I have a few hosts on my network that I'd like to limit access from the rest of the network. Ideally, these hosts should really only be able to send out, and not touch the rest of a LAN, similar to a guest network. E.g. Work Laptop that will only VPN or a friends virus infected Windows box. It's also possible that these hosts will be wired as well as wireless, so an AP10/AP30/AP50 suggestion won't be a full solution. The Astaro Box only has two LAN (External & Internal) so I can't create a separate LAN at this time.

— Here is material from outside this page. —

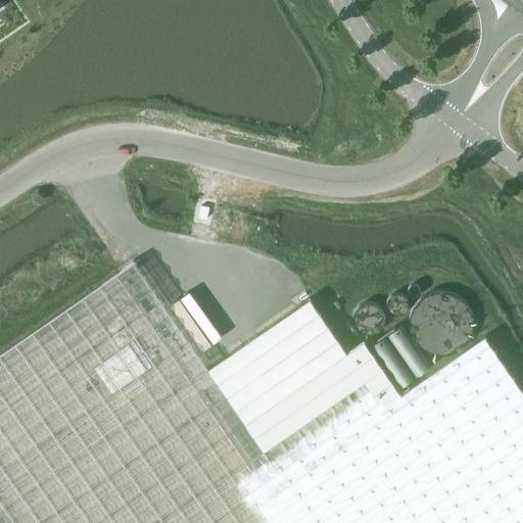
[(276,324),(209,370),(135,260),(100,285),(0,353),(0,522),(522,522),(522,392),(485,338),(405,394),(367,340),(347,353),(311,299),(276,324)]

The real goal would be to have two DHCP servers, one that is static mappings only that has full access to one another, and another that is isolated, and can only go out. This way I don't have to block things manually each time a new host joins the network. Unfortunately, I've looked into this, and the only way I could see this being conceivable is to create a network group of the allowed DHCP Server Hosts and a network group of the guest DHCP Server hosts and instead of using Internal (Network), use those network groups to create rules, if this would even work and block traffic between the two.
With packet filtering, I've tried to block all packets (drop / reject) from the host using Host --> Any --> Any, but I have a funny feeling that the other rules in my list, which are allowing Internal (Network) --> Terminal --> Any and others are causing the block rule to be futile. If this is the case, do I have to have a network setup that only allows the hosts that I trust, and instead of using Internal (Network), use each individual host or a network group.
I apologize for the juggling thoughts. Just trying to keep my trusted hosts safe and unaffected by work and guest devices.
This thread was automatically locked due to age.